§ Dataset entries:

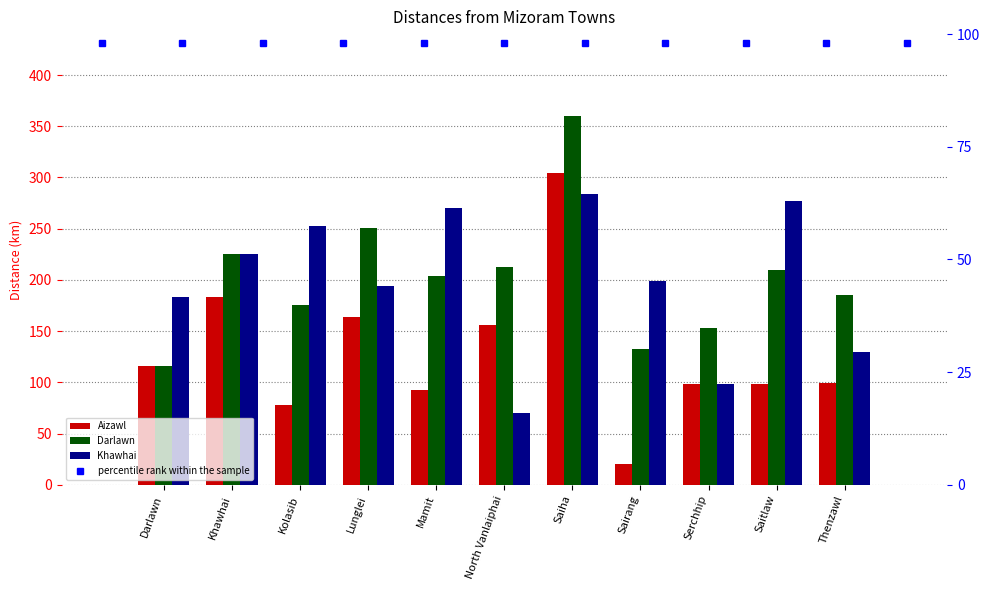

At which label is percentile rank within the sample closest to 98?

Darlawn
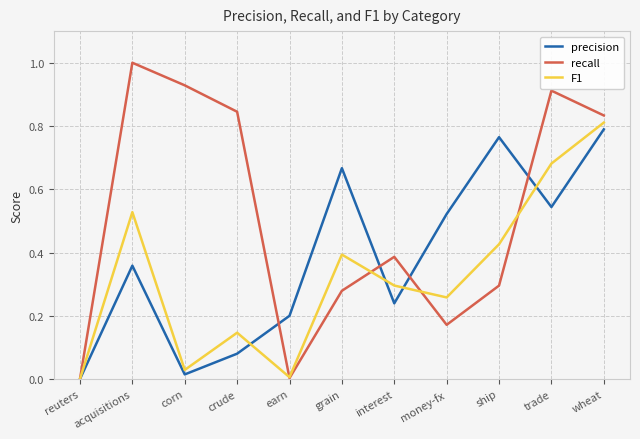

How many values in precision are above zero?

10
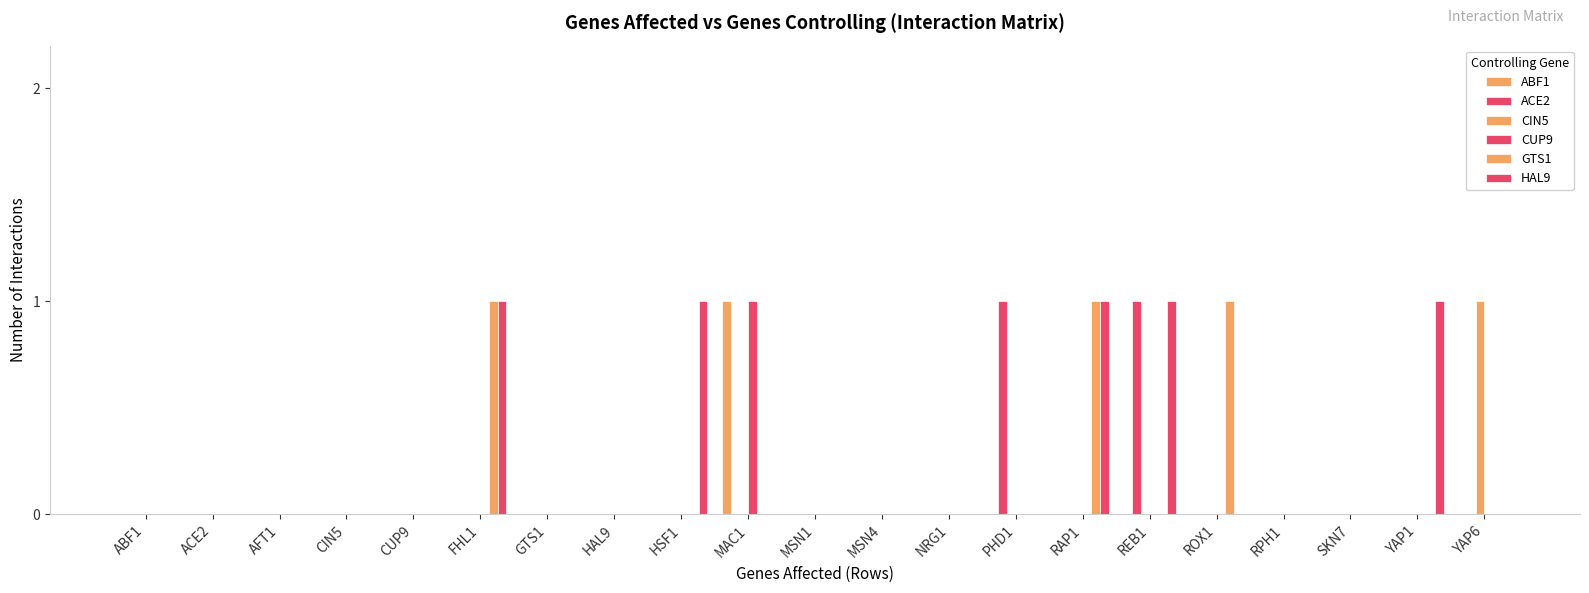

What is the label of the 6th bar from the right?

REB1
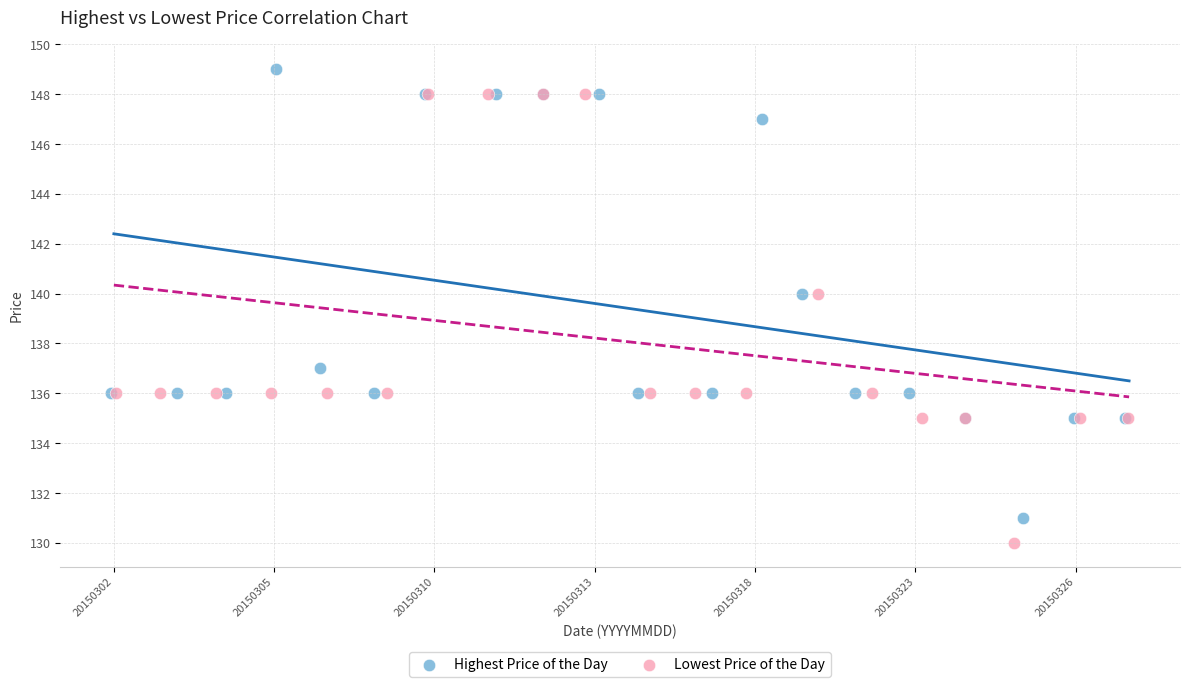

Which series contains the lowest Y value?

Lowest Price of the Day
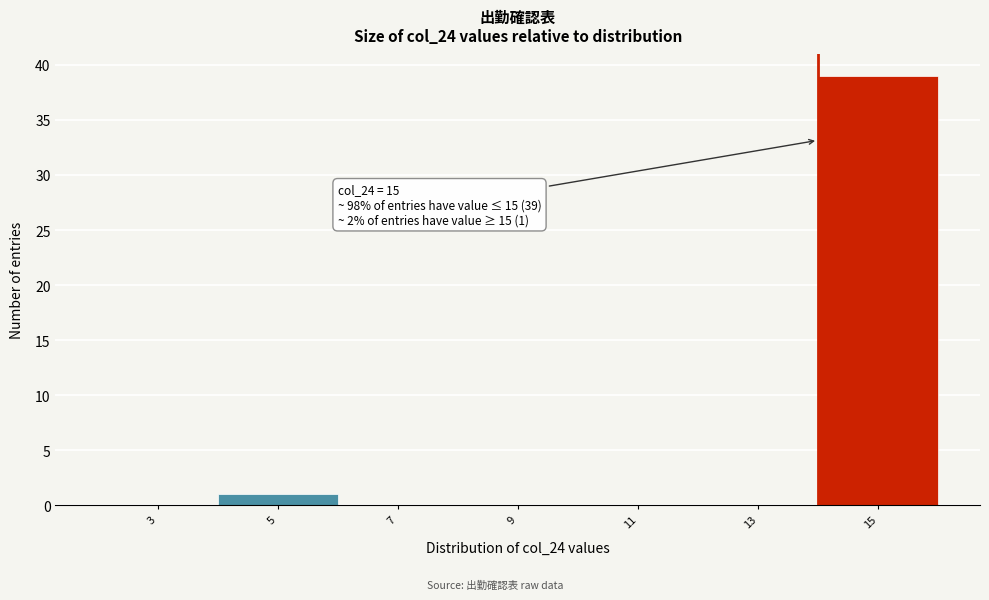

Reading right to left, what are all the values shown in this chart?

15=39	13=0	11=0	9=0	7=0	5=1	3=0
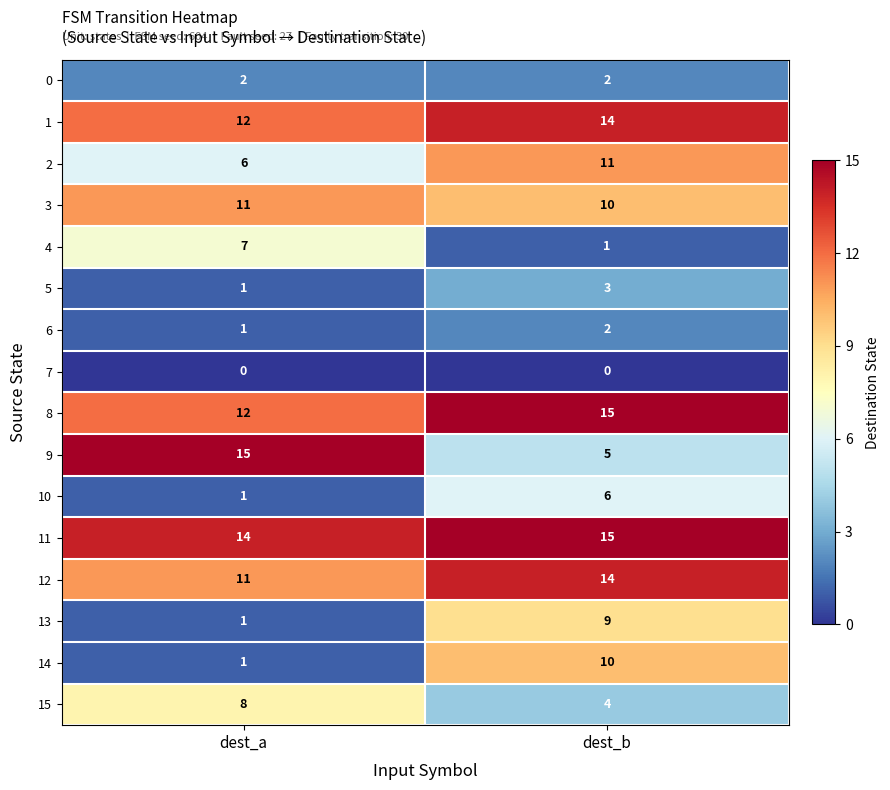

Which series changed the most between dest_a and dest_b?

9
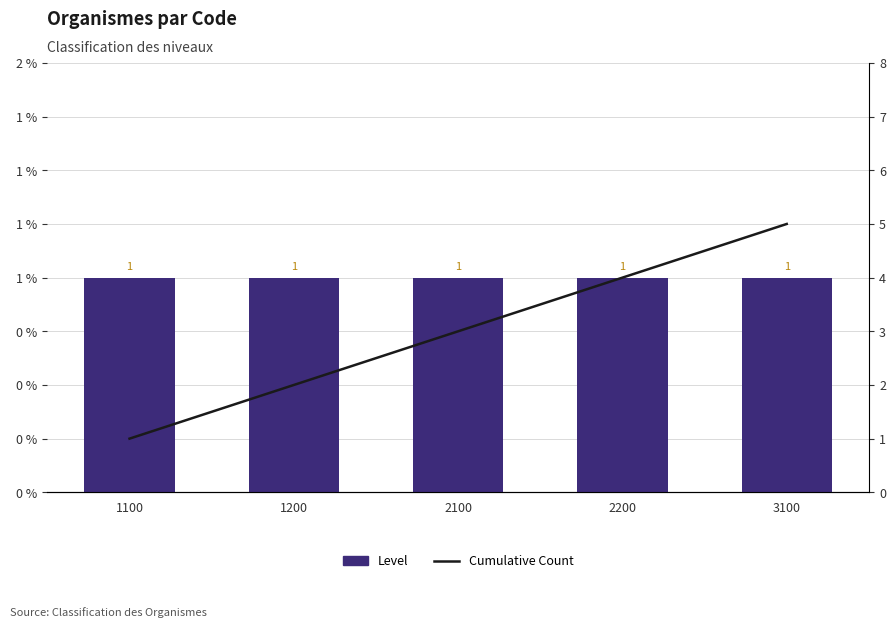

Which has a higher value, 1200 or 1100?

1200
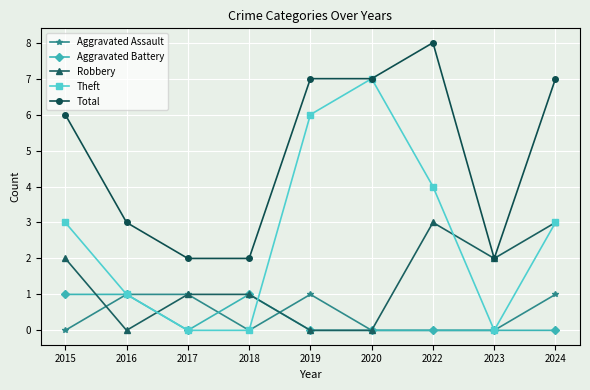

At how many categories does at least one series exceed 4?

5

§ Instructions to follow:
Retype all of the records above exactly as they appear, line for line, and omit the pictures.

§ Task result:
At which label is percentile rank within the sample closest to 98?

Darlawn

How many values in precision are above zero?

10

What is the label of the 6th bar from the right?

REB1

Which series contains the lowest Y value?

Lowest Price of the Day

Reading right to left, what are all the values shown in this chart?

15=39	13=0	11=0	9=0	7=0	5=1	3=0

Which series changed the most between dest_a and dest_b?

9

Which has a higher value, 1200 or 1100?

1200

At how many categories does at least one series exceed 4?

5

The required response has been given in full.